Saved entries
========

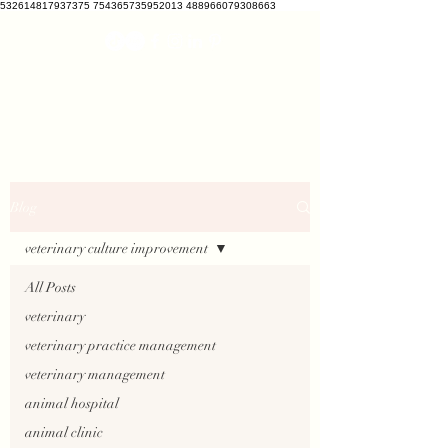
532614817937375 754365735952013 488966079308663
VETCRATE
vetcrate@gmail.com
Blog
veterinary culture improvement
All Posts
veterinary
veterinary practice management
veterinary management
animal hospital
animal clinic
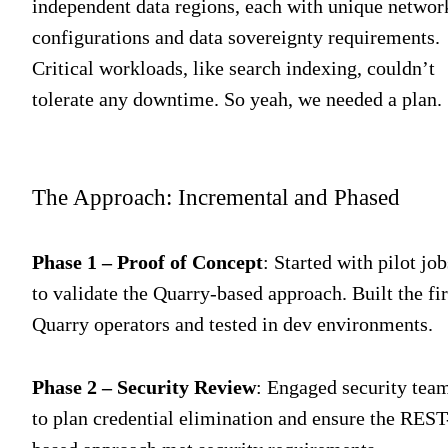
independent data regions, each with unique networ
configurations and data sovereignty requirements.
Critical workloads, like search indexing, couldn’t
tolerate any downtime. So yeah, we needed a plan.
The Approach: Incremental and Phased
Phase 1 – Proof of Concept
: Started with pilot job
to validate the Quarry-based approach. Built the fir
Quarry operators and tested in dev environments.
Phase 2 – Security Review
: Engaged security tea
to plan credential elimination and ensure the REST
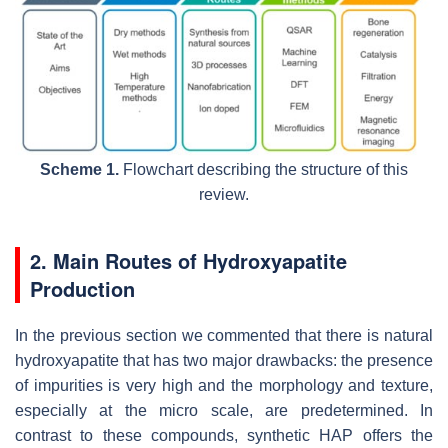
Scheme 1.
Flowchart describing the structure of this
review.
2. Main Routes of Hydroxyapatite
Production
In the previous section we commented that there is natural
hydroxyapatite that has two major drawbacks: the presence
of impurities is very high and the morphology and texture,
especially at the micro scale, are predetermined. In
contrast to these compounds, synthetic HAP offers the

========

▶ _WHAT NEEDS TO BE DONE_
Note each line above that contains "with" and copy it out.

▶ _WRITTEN SOLUTION_
independent data regions, each with unique networ
: Started with pilot job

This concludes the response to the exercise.